Labelbox•March 2, 2023
Group, prioritize, and analyze data with slices and a new way to export your data
Selecting high-impact data is crucial for improving model performance and informing your downstream ML workflow. This month, we're introducing a way for you to easily group and investigate specific slices of data in Model as well as analyze specific data rows based on metadata value. We are also introducing a new way for you to export your data in the Data Rows tab, giving you more control over which data rows and export fields you choose to export.
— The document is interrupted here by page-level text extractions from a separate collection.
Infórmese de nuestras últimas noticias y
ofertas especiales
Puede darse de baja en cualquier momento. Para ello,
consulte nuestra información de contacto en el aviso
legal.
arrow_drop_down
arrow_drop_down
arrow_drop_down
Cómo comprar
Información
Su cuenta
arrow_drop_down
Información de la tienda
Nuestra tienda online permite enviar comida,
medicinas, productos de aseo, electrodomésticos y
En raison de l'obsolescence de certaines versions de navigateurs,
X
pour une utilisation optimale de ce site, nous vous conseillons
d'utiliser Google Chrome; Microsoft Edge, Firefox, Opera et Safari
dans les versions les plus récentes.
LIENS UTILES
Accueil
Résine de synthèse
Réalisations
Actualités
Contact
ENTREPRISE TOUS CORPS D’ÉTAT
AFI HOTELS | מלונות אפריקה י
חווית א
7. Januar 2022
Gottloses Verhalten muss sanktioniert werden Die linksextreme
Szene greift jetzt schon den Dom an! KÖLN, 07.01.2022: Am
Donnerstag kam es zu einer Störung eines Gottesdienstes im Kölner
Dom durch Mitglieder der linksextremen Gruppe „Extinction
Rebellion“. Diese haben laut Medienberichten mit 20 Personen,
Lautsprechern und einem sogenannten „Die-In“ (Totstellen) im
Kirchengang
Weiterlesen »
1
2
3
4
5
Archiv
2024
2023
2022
Prioritize and save high-impact data rows in Model
To accurately improve data quality and debug your model, you need a way to organize and surface specific data rows within a model run (a training experiment that contains a versioned snapshot of annotations, predictions, and metadata). These specific data rows can represent instances of rare data, edge cases, or test scenarios that you would want to monitor and inspect further.
Slices are now available in Model, allowing you to filter for specific data rows and save search queries:
- Automatically visualize, organize, and prioritize specific slices of data within a model run
- As slices are dynamic, they provide you with a real-time view of all current data rows that match your slice’s search criteria
- Generate custom slices based on a specific search query tailored to your use case. For example, you can organize your data by specific search filters or confidence thresholds
- You can edit and update the filters associated with a given slice at any time
Auto-generated slices
- To make it even easier to draw trends from and analyze your predictions and annotations, Labelbox will automatically group and generate interesting slices of data based on model predictions.
- Once you upload your model predictions to a model run, you’ll see an option to enable auto-generated slices
The auto-generated slices provide a valuable starting point for evaluating your model’s effectiveness and can help you quickly surface any data quality issues or model weaknesses.
You can explore the auto-generated slices or save your first slice in Model today.
Analyze data rows on metadata values in Model
Metadata is non-annotation information on an asset that you can customize and upload to Labelbox.
- You can now filter and search for data rows based on its metadata value. This allows you to analyze data rows and compare your model performance on specific metadata values
- For example, you can surface and drill into specific data rows that were taken within a specific date range or that contain a specific tag
- You can further save these data rows, with a specific metadata value, as a slice for further analysis
In beta: A new way to group and export your data from projects
After you explore and filter your data, you can export it to streamline AI workflows supported by adjacent tools and training environments within your pipeline.
We are making major improvements to the way you can export annotations from a labeling project. With the current way of exporting data, you can select which time range you want to export your data within, but you are limited in what other information you can choose to extract and export.
With this new and improved way of exporting data from your projects, you have more control over what type of information you choose to export:
Additional export fields
You can now export more detailed information from your data rows via the UI as well as SDK. Choose to include or exclude relevant attributes in your export:
From the Data Rows tab in our UI, you can select and export a sub-selection of the data rows of most interest based on your predefined or new parameters:
Export the entire project
- Click 'All data rows' at the top of the Data Rows tab
- Select 'Export data v2 (beta)'
- Choose which export fields to include and select 'Export JSON'
- View export status in the notifications
Export based on label status
- Choose to export data rows based on 'To label', 'In Review', 'In Rework', or 'Done' statuses
- Select 'Export data v2 (beta)'
- Choose which export fields to include and select 'Export JSON'
- View export status in the notifications
Filter and export specific data rows
- Leverage filters, such as "Label actions" or "Find text" in the Data Rows tab to export a specific subset of your data
- Select 'Export data v2 (beta)'
- Choose which export fields to include and select 'Export JSON'
- View export status in the notifications
Export a few specific data rows
- Hand select data rows in gallery view by using the check boxes on the top left of each data row
- Select 'Export data v2 (beta)'
- Choose which export fields to include and select 'Export JSON'
- View export status in the notifications
While we will continue to support the old way of exporting data, we encourage you to test out an improved export functionality that aligns with the import format standard.
Please refer to our documentation for more detailed instructions on how to export your data through the UI or through the Python SDK.